◆ Instructions to follow ◆
For each of the records below, set out its text as a JSON list of strings, with one string per line and blank lines omitted.

--------------------------------

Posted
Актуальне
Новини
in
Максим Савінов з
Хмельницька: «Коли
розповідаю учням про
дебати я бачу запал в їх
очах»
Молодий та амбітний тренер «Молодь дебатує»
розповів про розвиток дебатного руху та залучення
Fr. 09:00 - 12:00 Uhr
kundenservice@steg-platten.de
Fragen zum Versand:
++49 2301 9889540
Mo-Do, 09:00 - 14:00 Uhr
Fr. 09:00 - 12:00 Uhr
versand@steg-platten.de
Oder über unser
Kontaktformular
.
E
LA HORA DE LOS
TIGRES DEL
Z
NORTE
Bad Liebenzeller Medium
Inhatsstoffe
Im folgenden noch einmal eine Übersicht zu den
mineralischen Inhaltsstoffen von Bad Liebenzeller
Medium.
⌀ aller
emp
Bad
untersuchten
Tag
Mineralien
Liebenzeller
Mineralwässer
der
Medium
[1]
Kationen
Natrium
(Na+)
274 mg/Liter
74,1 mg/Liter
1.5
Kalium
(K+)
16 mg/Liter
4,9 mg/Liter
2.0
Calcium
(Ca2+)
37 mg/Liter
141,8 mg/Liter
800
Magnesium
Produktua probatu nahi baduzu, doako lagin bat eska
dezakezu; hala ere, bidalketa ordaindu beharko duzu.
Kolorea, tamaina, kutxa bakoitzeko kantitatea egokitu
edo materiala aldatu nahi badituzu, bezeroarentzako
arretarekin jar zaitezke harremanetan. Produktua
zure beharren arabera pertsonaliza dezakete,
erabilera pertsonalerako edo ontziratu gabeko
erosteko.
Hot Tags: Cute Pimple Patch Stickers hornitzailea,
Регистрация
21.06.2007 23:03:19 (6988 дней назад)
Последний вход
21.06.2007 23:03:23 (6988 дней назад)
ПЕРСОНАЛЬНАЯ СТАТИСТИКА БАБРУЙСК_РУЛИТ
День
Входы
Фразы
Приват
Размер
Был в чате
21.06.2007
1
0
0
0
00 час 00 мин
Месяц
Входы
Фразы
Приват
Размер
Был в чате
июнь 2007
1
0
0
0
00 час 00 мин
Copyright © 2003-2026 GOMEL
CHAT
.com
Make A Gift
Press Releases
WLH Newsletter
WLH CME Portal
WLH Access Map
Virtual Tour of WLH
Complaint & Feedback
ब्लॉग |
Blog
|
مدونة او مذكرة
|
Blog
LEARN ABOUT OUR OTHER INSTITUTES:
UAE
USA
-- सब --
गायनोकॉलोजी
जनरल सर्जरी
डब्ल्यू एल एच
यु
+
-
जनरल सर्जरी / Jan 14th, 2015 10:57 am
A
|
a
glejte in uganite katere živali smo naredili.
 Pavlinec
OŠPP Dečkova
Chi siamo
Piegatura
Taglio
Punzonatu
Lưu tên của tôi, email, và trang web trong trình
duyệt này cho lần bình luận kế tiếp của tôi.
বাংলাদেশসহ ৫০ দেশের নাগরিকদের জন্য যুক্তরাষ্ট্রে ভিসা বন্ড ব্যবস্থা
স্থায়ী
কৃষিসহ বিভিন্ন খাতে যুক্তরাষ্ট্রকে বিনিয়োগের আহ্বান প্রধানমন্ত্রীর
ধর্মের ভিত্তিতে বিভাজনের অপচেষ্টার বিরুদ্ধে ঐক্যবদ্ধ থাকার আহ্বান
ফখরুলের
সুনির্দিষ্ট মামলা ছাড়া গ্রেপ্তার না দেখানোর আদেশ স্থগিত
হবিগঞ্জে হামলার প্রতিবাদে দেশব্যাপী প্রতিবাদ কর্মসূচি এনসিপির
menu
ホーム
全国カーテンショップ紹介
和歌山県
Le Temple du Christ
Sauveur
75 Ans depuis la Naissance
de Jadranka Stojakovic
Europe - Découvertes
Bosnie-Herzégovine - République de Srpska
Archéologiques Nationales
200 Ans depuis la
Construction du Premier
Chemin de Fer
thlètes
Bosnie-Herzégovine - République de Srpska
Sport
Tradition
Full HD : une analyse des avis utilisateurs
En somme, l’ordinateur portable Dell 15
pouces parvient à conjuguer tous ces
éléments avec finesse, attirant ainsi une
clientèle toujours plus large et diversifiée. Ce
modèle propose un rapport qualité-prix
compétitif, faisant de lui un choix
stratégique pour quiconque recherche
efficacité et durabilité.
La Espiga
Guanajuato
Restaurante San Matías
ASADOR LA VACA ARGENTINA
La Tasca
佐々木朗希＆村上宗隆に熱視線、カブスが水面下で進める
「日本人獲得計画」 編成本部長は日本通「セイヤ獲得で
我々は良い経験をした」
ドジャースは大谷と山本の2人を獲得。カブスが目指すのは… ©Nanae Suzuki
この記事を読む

--------------------------------

◆ Response ◆
[
  "Posted",
  "Актуальне",
  "Новини",
  "in",
  "Максим Савінов з",
  "Хмельницька: «Коли",
  "розповідаю учням про",
  "дебати я бачу запал в їх",
  "очах»",
  "Молодий та амбітний тренер «Молодь дебатує»",
  "розповів про розвиток дебатного руху та залучення",
  "Fr. 09:00 - 12:00 Uhr",
  "kundenservice@steg-platten.de",
  "Fragen zum Versand:",
  "++49 2301 9889540",
  "Mo-Do, 09:00 - 14:00 Uhr",
  "Fr. 09:00 - 12:00 Uhr",
  "versand@steg-platten.de",
  "Oder über unser",
  "Kontaktformular",
  ".",
  "E",
  "LA HORA DE LOS",
  "TIGRES DEL",
  "Z",
  "NORTE",
  "Bad Liebenzeller Medium",
  "Inhatsstoffe",
  "Im folgenden noch einmal eine Übersicht zu den",
  "mineralischen Inhaltsstoffen von Bad Liebenzeller",
  "Medium.",
  "⌀ aller",
  "emp",
  "Bad",
  "untersuchten",
  "Tag",
  "Mineralien",
  "Liebenzeller",
  "Mineralwässer",
  "der",
  "Medium",
  "[1]",
  "Kationen",
  "Natrium",
  "(Na+)",
  "274 mg/Liter",
  "74,1 mg/Liter",
  "1.5",
  "Kalium",
  "(K+)",
  "16 mg/Liter",
  "4,9 mg/Liter",
  "2.0",
  "Calcium",
  "(Ca2+)",
  "37 mg/Liter",
  "141,8 mg/Liter",
  "800",
  "Magnesium",
  "Produktua probatu nahi baduzu, doako lagin bat eska",
  "dezakezu; hala ere, bidalketa ordaindu beharko duzu.",
  "Kolorea, tamaina, kutxa bakoitzeko kantitatea egokitu",
  "edo materiala aldatu nahi badituzu, bezeroarentzako",
  "arretarekin jar zaitezke harremanetan. Produktua",
  "zure beharren arabera pertsonaliza dezakete,",
  "erabilera pertsonalerako edo ontziratu gabeko",
  "erosteko.",
  "Hot Tags: Cute Pimple Patch Stickers hornitzailea,",
  "Регистрация",
  "21.06.2007 23:03:19 (6988 дней назад)",
  "Последний вход",
  "21.06.2007 23:03:23 (6988 дней назад)",
  "ПЕРСОНАЛЬНАЯ СТАТИСТИКА БАБРУЙСК_РУЛИТ",
  "День",
  "Входы",
  "Фразы",
  "Приват",
  "Размер",
  "Был в чате",
  "21.06.2007",
  "1",
  "0",
  "0",
  "0",
  "00 час 00 мин",
  "Месяц",
  "Входы",
  "Фразы",
  "Приват",
  "Размер",
  "Был в чате",
  "июнь 2007",
  "1",
  "0",
  "0",
  "0",
  "00 час 00 мин",
  "Copyright © 2003-2026 GOMEL",
  "CHAT",
  ".com",
  "Make A Gift",
  "Press Releases",
  "WLH Newsletter",
  "WLH CME Portal",
  "WLH Access Map",
  "Virtual Tour of WLH",
  "Complaint & Feedback",
  "ब्लॉग |",
  "Blog",
  "|",
  "مدونة او مذكرة",
  "|",
  "Blog",
  "LEARN ABOUT OUR OTHER INSTITUTES:",
  "UAE",
  "USA",
  "-- सब --",
  "गायनोकॉलोजी",
  "जनरल सर्जरी",
  "डब्ल्यू एल एच",
  "यु",
  "+",
  "-",
  "जनरल सर्जरी / Jan 14th, 2015 10:57 am",
  "A",
  "|",
  "a",
  "glejte in uganite katere živali smo naredili.",
  " Pavlinec",
  "OŠPP Dečkova",
  "Chi siamo",
  "Piegatura",
  "Taglio",
  "Punzonatu",
  "Lưu tên của tôi, email, và trang web trong trình",
  "duyệt này cho lần bình luận kế tiếp của tôi.",
  "বাংলাদেশসহ ৫০ দেশের নাগরিকদের জন্য যুক্তরাষ্ট্রে ভিসা বন্ড ব্যবস্থা",
  "স্থায়ী",
  "কৃষিসহ বিভিন্ন খাতে যুক্তরাষ্ট্রকে বিনিয়োগের আহ্বান প্রধানমন্ত্রীর",
  "ধর্মের ভিত্তিতে বিভাজনের অপচেষ্টার বিরুদ্ধে ঐক্যবদ্ধ থাকার আহ্বান",
  "ফখরুলের",
  "সুনির্দিষ্ট মামলা ছাড়া গ্রেপ্তার না দেখানোর আদেশ স্থগিত",
  "হবিগঞ্জে হামলার প্রতিবাদে দেশব্যাপী প্রতিবাদ কর্মসূচি এনসিপির",
  "menu",
  "ホーム",
  "全国カーテンショップ紹介",
  "和歌山県",
  "Le Temple du Christ",
  "Sauveur",
  "75 Ans depuis la Naissance",
  "de Jadranka Stojakovic",
  "Europe - Découvertes",
  "Bosnie-Herzégovine - République de Srpska",
  "Archéologiques Nationales",
  "200 Ans depuis la",
  "Construction du Premier",
  "Chemin de Fer",
  "thlètes",
  "Bosnie-Herzégovine - République de Srpska",
  "Sport",
  "Tradition",
  "Full HD : une analyse des avis utilisateurs",
  "En somme, l’ordinateur portable Dell 15",
  "pouces parvient à conjuguer tous ces",
  "éléments avec finesse, attirant ainsi une",
  "clientèle toujours plus large et diversifiée. Ce",
  "modèle propose un rapport qualité-prix",
  "compétitif, faisant de lui un choix",
  "stratégique pour quiconque recherche",
  "efficacité et durabilité.",
  "La Espiga",
  "Guanajuato",
  "Restaurante San Matías",
  "ASADOR LA VACA ARGENTINA",
  "La Tasca",
  "佐々木朗希＆村上宗隆に熱視線、カブスが水面下で進める",
  "「日本人獲得計画」 編成本部長は日本通「セイヤ獲得で",
  "我々は良い経験をした」",
  "ドジャースは大谷と山本の2人を獲得。カブスが目指すのは… ©Nanae Suzuki",
  "この記事を読む"
]